KAREN HANSON, Ph.D. is Professor of Philosophy, Indiana University.
JACK KATZ, J.D., Ph.D. is Professor of Sociology at the University of California, Los Angeles. He is currently completing Mundane Metamorphoses: Emotions in the Practice of Everyday Life.
BENJAMIN KILBORNE, Ph.D., previously on the faculties of the Sorbonne and the University of California, San Diego and Los Angeles, is currently on the faculties of the Los Angeles Psychoanalytic Institute, the Southern Californian Psychoanalytic Institute, and the Los Angeles Institute and Society for Psychoanalytic Studies, where he is also a Training and Supervising Analyst.
MELVIN R. LANSKY, M.D. (Editor) is Clinical Professor of Psychiatry, University of California.
AARON LAZARE, M.D. is Chancellor, University of Massachusetts Medical Center, and Dean and Professor of Psychiatry, University of Massachusetts Medical School.
ROBERT MICHELS, M.D. is Walsh McDermott Professor of Medicine University Professor of Psychiatry, Cornell University Medical College, and Training and Supervising Analyst, Columbia University Center for Psychoanalytic Training and Research.
ANDREW P. MORRISON, M.D. (Editor) is Associate Clinical Professor of Psychiatry at Harvard Medical School. He is on the faculties of the Boston Psychoanalytic Society and Institute and the Massachusetts Institute for Psychoanalysis.
CAROL A. MUNSCHAUER, Ph.D. is Clinical Assistant Professor of Psychiatry at the State University of New York at Buffalo School of Medicine. She is also a member of the Eastern Regional Division of the International Council for Psychoanalytic Self Psychology.
DONALD L. NATHANSON, M.D. is Executive Director of The Silvan S. Tomkins Institute and Clinical Professor of Psychiatry and Human Behavior, Jefferson Medical College, Philadelphia, PA.

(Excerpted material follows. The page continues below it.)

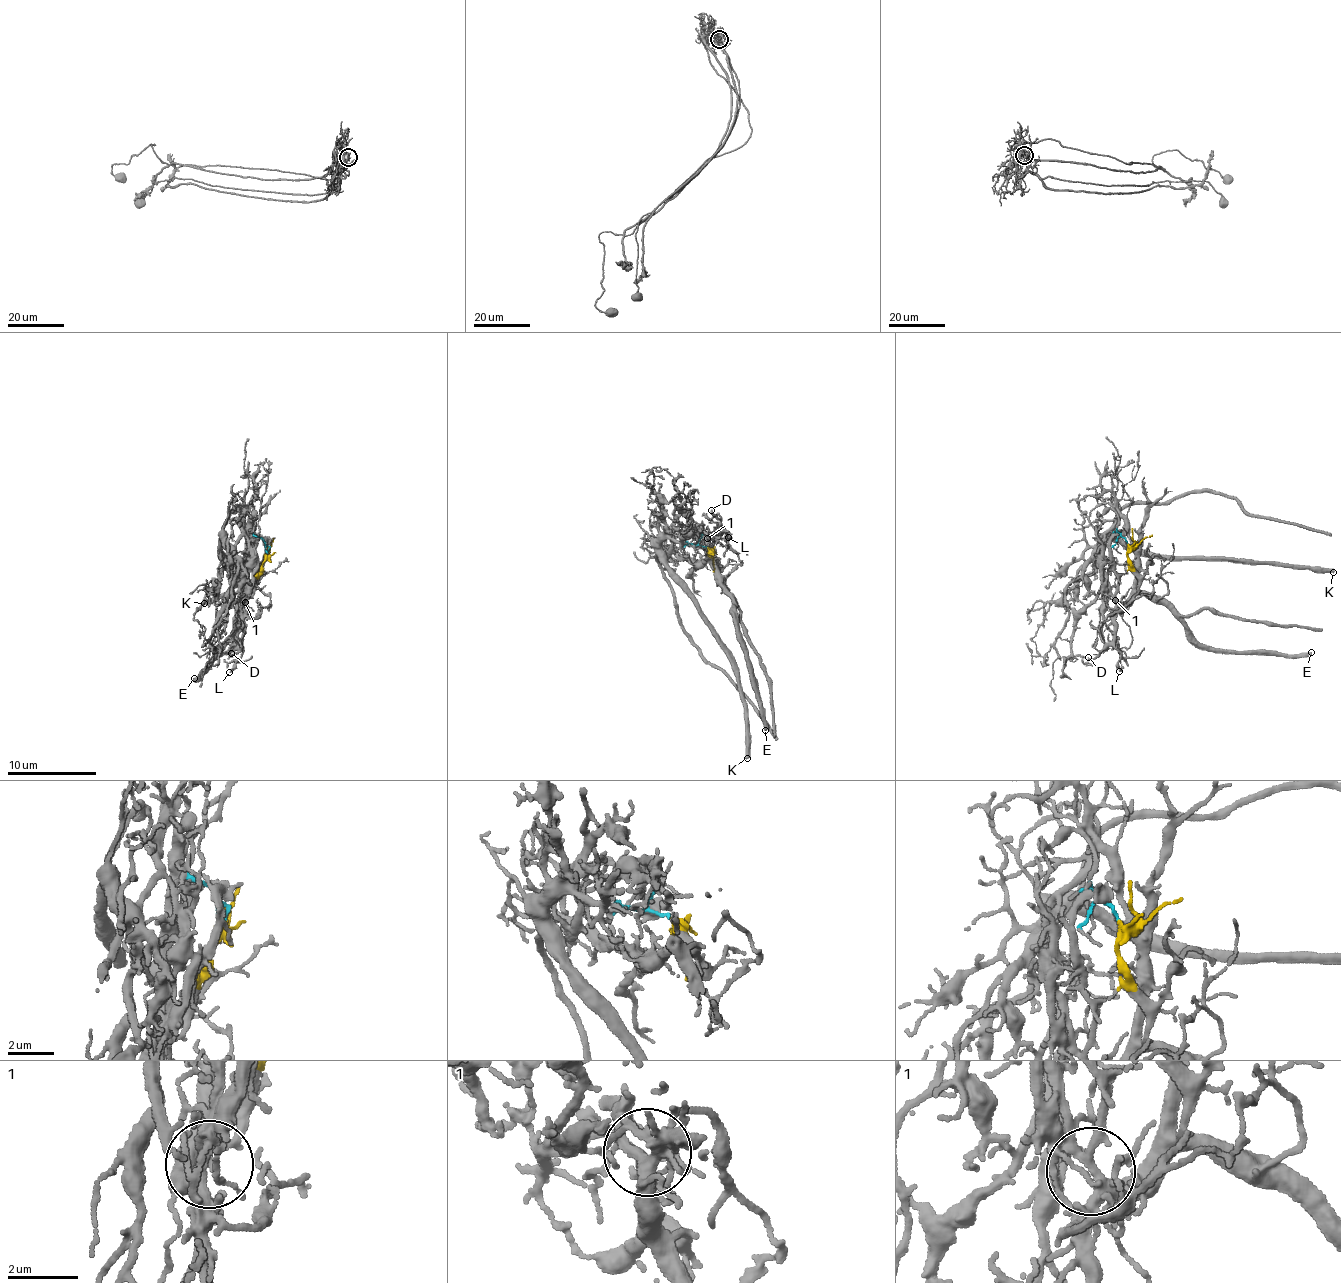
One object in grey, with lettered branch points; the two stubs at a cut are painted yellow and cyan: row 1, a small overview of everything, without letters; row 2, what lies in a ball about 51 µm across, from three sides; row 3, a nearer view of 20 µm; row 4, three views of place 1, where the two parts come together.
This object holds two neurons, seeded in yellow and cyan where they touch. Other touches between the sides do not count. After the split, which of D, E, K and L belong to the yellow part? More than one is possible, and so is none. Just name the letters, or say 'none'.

SUZANNE M. RETZINGER, Ph.D. is a Mediator and Family Evaluator in the Ventura (CA) Superior Court. She is author of A New Look at Countertransference: Shame and the Social Bond, soon to be published.
THOMAS SCHEFF, Ph.D. is Professor Emeritus, Department of Sociology, University of California at Santa Barbara. He is the author of Emotions, Social Bonds, and Human Reality: Part/Whole Analysis.

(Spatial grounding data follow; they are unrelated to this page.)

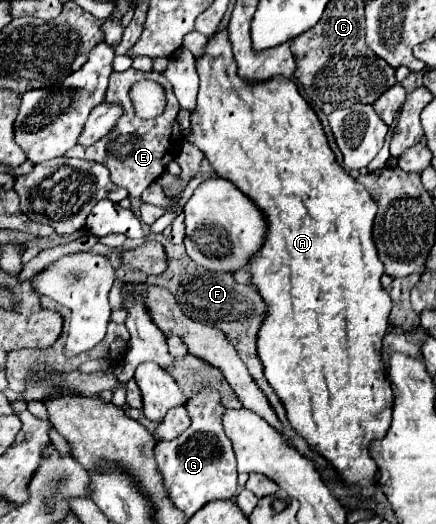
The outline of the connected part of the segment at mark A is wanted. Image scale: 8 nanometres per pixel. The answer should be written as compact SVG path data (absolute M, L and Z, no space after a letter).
M218 30L214 36L208 38L208 44L204 46L204 54L200 58L196 58L196 70L200 74L200 90L198 90L196 108L190 112L192 130L190 130L190 134L184 136L184 142L200 148L204 152L204 156L208 158L208 162L212 164L214 172L220 178L234 182L234 186L238 186L246 196L250 196L254 200L254 204L258 204L258 208L266 214L268 224L270 224L264 248L254 256L254 260L250 264L252 284L258 288L258 292L264 296L264 300L268 300L268 316L264 318L264 324L262 324L260 336L258 336L258 352L260 352L260 360L264 364L264 374L266 374L270 386L278 392L280 400L284 402L292 428L298 430L308 440L310 448L314 448L324 458L328 458L330 464L340 472L340 476L348 484L360 486L362 496L372 496L374 482L376 482L374 478L376 478L378 468L368 452L368 446L374 438L384 436L384 432L388 430L388 424L390 424L390 414L392 414L392 388L388 384L388 378L384 374L380 374L384 370L384 364L380 360L380 348L382 348L382 338L388 332L388 314L392 308L392 300L380 284L384 266L378 260L376 246L372 244L372 222L374 222L374 216L378 210L376 202L372 200L368 190L364 186L356 184L356 180L350 174L346 174L342 170L342 166L336 162L336 156L328 146L328 138L324 134L324 128L322 128L316 112L300 96L298 86L290 78L274 76L264 82L248 82L238 74L238 66L232 56L232 44L228 38L228 30Z

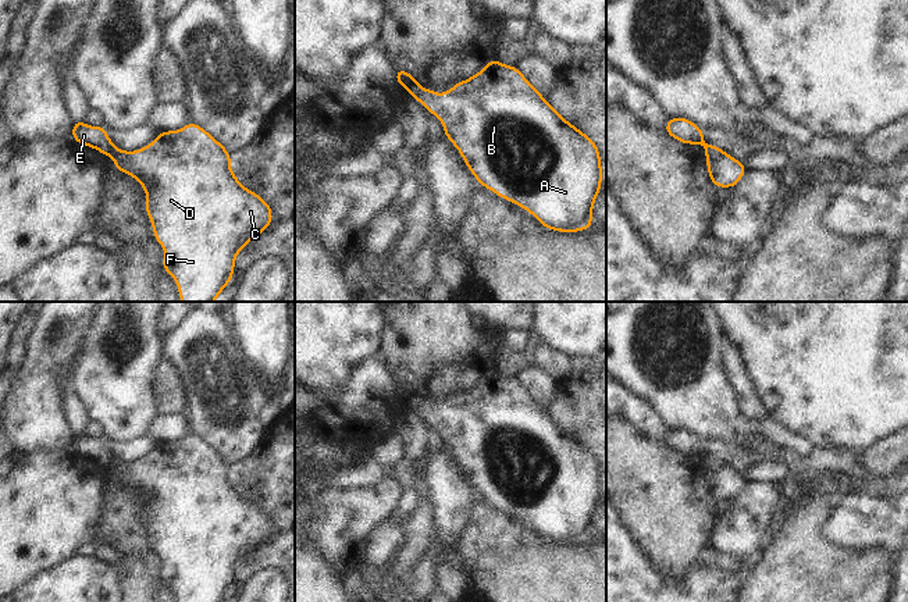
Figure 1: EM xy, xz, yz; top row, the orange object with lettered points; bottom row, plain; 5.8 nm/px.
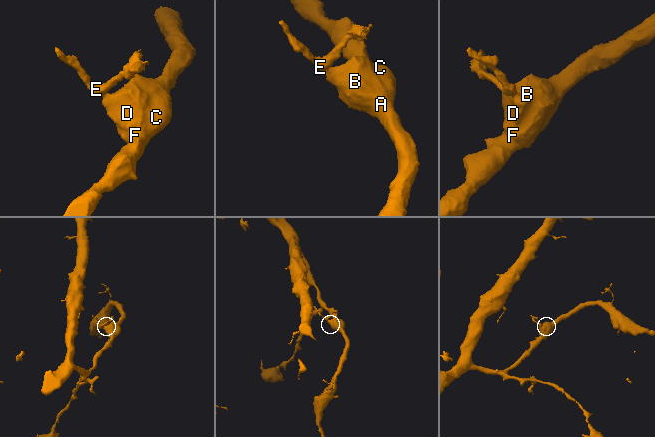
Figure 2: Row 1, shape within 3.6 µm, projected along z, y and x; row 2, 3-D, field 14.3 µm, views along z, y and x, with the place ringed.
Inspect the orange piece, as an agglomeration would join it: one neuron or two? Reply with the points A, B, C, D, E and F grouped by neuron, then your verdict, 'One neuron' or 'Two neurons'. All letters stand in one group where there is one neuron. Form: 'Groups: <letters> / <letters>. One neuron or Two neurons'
Groups: A B C D F / E. Two neurons

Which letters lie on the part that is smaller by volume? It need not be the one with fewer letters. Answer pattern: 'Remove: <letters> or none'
Remove: E

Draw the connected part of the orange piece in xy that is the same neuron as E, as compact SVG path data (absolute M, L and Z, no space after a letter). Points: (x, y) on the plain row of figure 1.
M81 431L74 434L71 441L74 453L99 462L103 467L107 467L108 462L114 457L110 448L106 444L106 437L93 438L86 437Z

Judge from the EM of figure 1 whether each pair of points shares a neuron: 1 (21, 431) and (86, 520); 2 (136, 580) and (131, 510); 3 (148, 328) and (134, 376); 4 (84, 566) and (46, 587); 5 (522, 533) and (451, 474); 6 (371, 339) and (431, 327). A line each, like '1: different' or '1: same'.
1: different
2: same
3: same
4: same
5: different
6: different

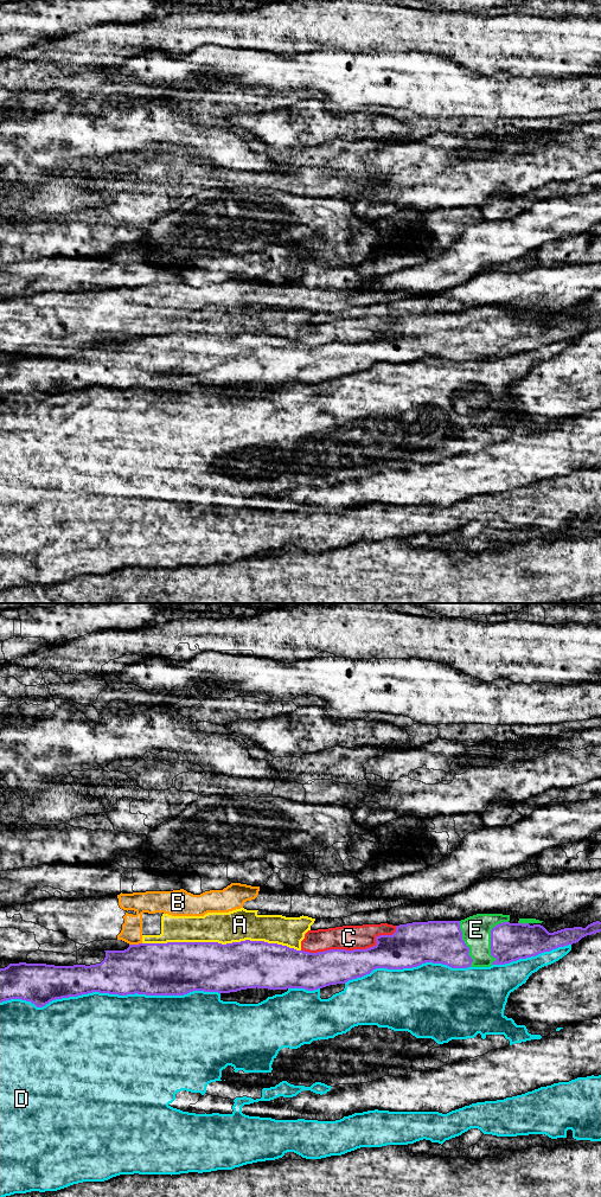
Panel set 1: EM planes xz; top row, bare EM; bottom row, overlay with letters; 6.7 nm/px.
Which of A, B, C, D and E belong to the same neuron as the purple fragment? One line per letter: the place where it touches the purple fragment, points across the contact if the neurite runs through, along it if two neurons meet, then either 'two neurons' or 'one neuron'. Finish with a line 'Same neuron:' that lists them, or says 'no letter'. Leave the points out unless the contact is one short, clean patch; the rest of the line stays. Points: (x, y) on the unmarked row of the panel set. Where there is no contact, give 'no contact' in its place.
A: meets purple in xz at (221, 337); two neurons
B: meets purple in xz at (135, 338); border along xz (141, 335), (129, 338); two neurons
C: meets purple in xz at (353, 343); two neurons
D: meets purple in xz at (109, 386); two neurons
E: meets purple in xz at (491, 332); one neuron
Same neuron: E

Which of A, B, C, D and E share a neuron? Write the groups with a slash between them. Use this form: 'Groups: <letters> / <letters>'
Groups: A B C / D / E

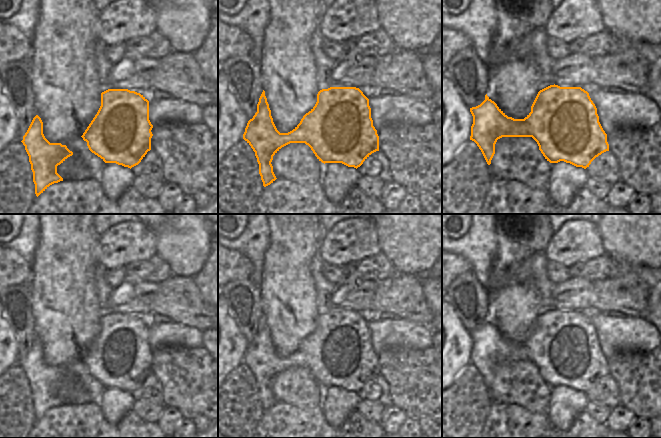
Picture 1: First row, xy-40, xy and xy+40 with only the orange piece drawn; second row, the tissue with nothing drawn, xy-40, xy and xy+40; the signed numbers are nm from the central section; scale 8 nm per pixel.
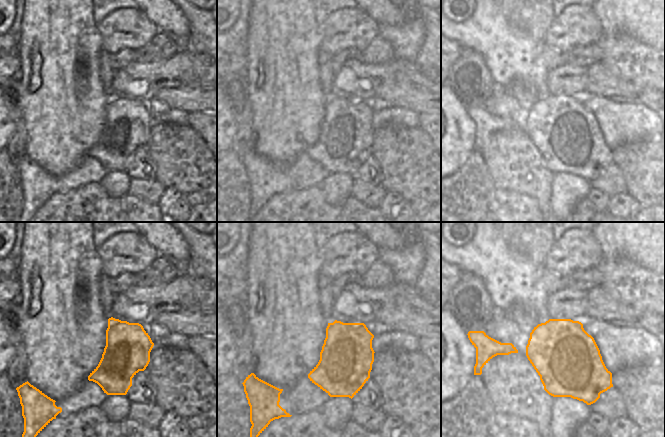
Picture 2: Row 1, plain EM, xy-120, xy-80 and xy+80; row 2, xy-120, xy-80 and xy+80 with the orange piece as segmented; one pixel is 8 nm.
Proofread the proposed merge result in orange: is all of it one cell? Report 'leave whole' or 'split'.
split

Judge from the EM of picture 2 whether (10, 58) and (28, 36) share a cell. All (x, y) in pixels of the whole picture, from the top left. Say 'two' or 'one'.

ROBERT D. SIOLOROW, Ph.D. is Faculty, Training and Supervising Analyst, Institute of Contemporary Psychoanalysis, Los Angeles; Faculty, Institute for the Psychoanalytic Study of Subjectivity; Clinical Professor of Psychiatry, UCLA School of Medicine.

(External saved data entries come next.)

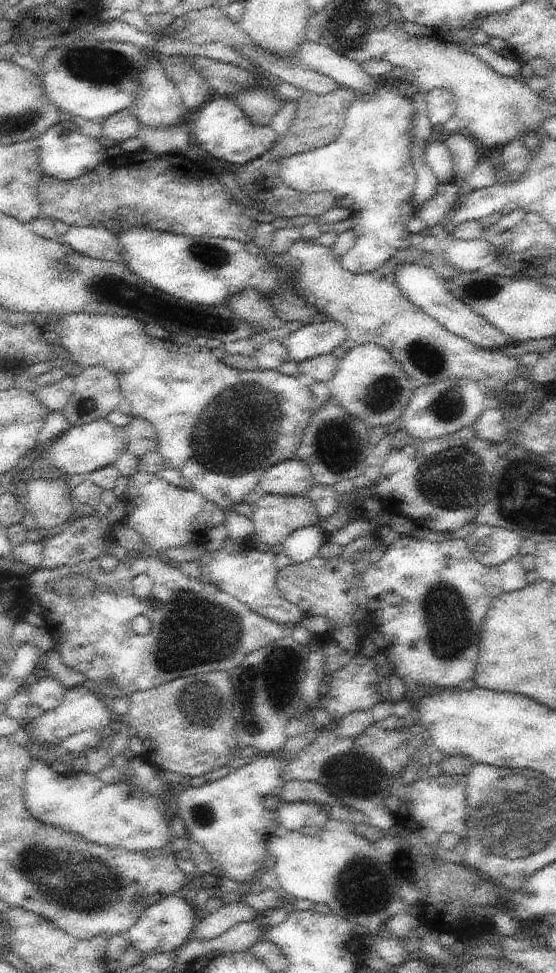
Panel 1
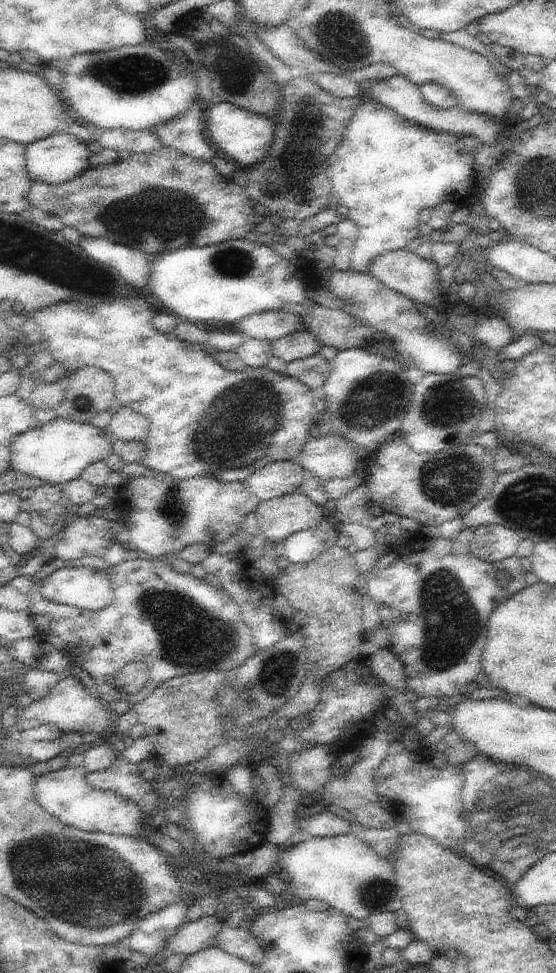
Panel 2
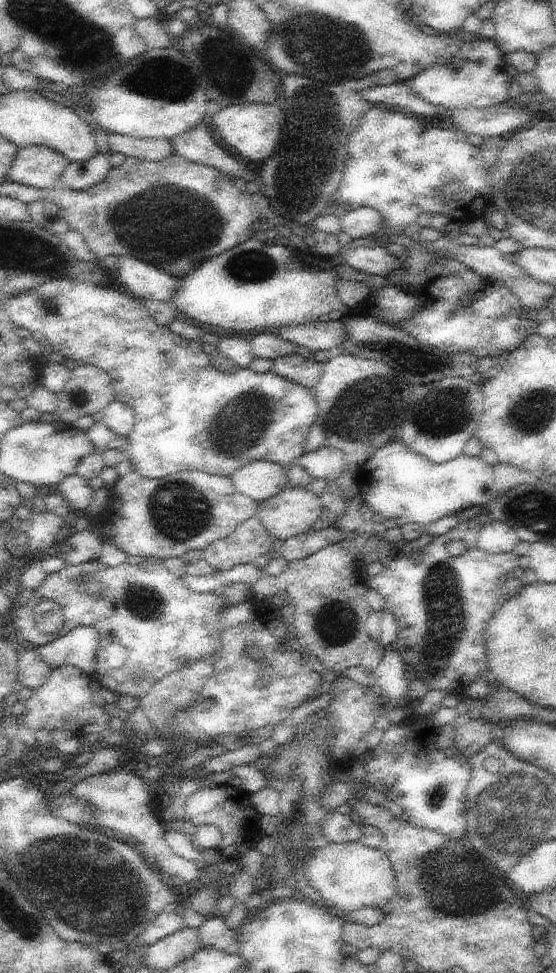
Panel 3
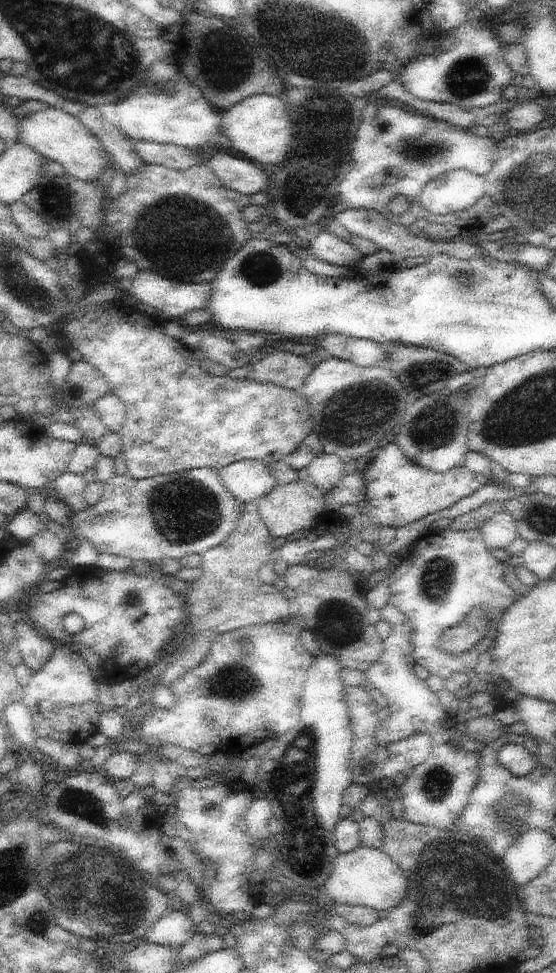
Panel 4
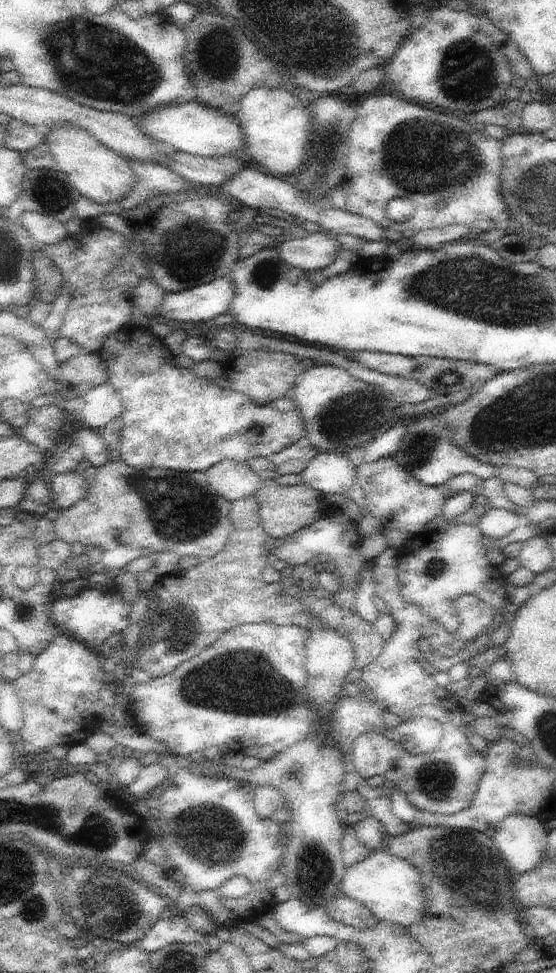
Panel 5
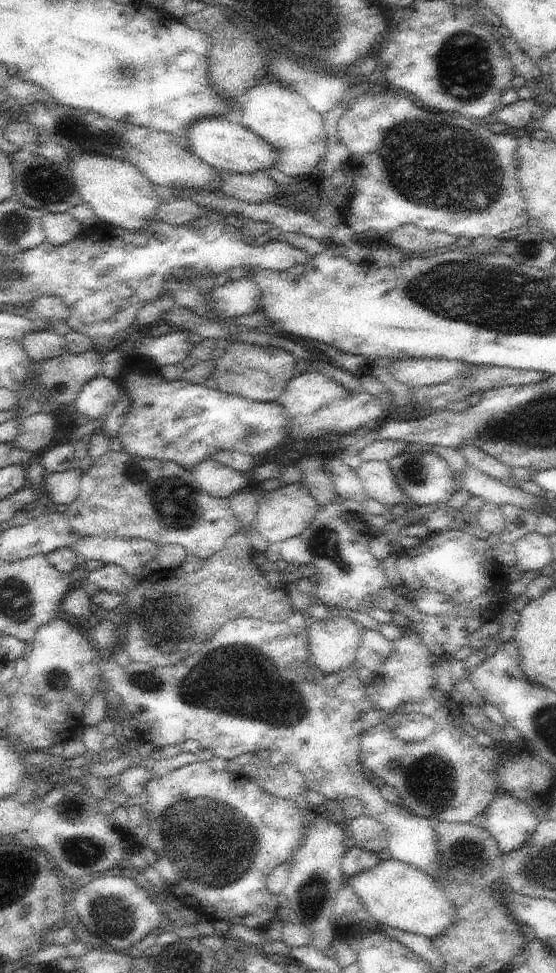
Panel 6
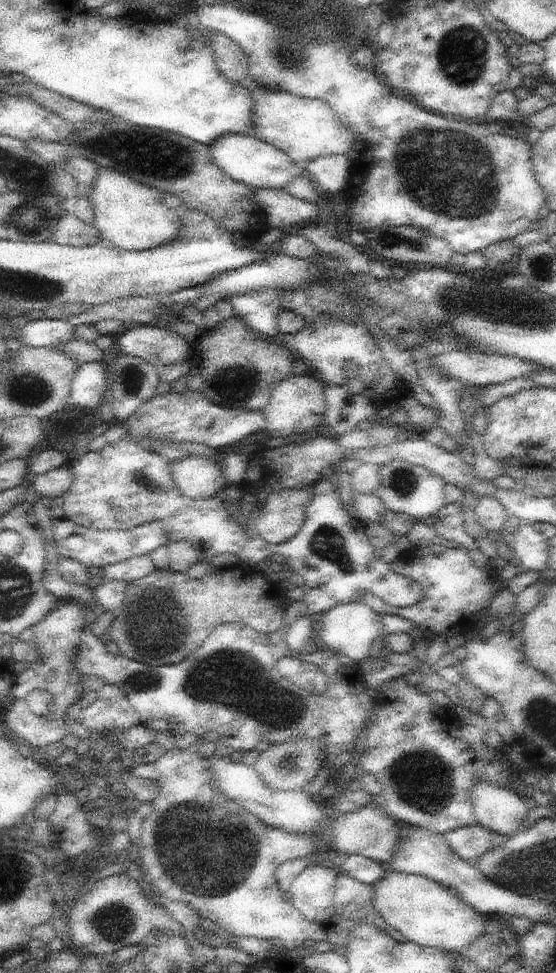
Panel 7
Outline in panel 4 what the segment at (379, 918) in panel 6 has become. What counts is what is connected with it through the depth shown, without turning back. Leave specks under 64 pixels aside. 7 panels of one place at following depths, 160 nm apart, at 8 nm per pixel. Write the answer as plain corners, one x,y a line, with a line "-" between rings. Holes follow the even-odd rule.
360,845
349,853
339,854
334,859
333,869
328,875
326,882
323,884
323,890
326,891
333,899
334,904
340,903
342,905
366,905
378,910
392,910
398,906
399,902
407,893
409,887
408,879
402,869
386,851
382,849
375,849
374,847
367,847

LEON WURMSER, M.D. is Training and Supervising Analyst, New York Freudian Society, and Clinical Professor of Psychiatry, University West Virginia, Charleston.
Why another book on shame? A significant number of first-rate contributions to the study of shame have appeared since the rediscovery of and expanded attention to shame began in 1971. Prior to that time, psychoanalytic interest in shame was marginal and fragmentary compared with the central position it had occupied in the very earliest psychoanalytic writings.
The year 1971 saw the publication of two major works that ushered in an era of psychoanalytic attention to shame and an explosion of investigation and writing on the subject. In that year, Helen Block Lewis's Shame and Guilt in Neurosis and Heinz Kohut's The Analysis of the Self were published. Lewis's work, combining sophisticated research methodology and nuanced therapeutic investigation, convincingly demonstrated the relationship of anger and impasse in the therapeutic situation to antecedent shame experiences that had not been acknowledged by either therapist or patient. Kohut's studies of lack of self cohesion and selfobject transferences in the narcissistic personality disorders not only ushered in the self psychology movement but also enhanced psychoanalytic understanding of affect in relation to self and that other used for the purpose of solidifying the sense of self. Shame, a major accompaniment to disorders of personality cohesion, came into sharp focus and increased prominence and remained an affect of major importance not only to those committed to self-psychology but also to mainstream psychoanalysts who acquired new-found appreciation of the nuances of affect in relation to self and object.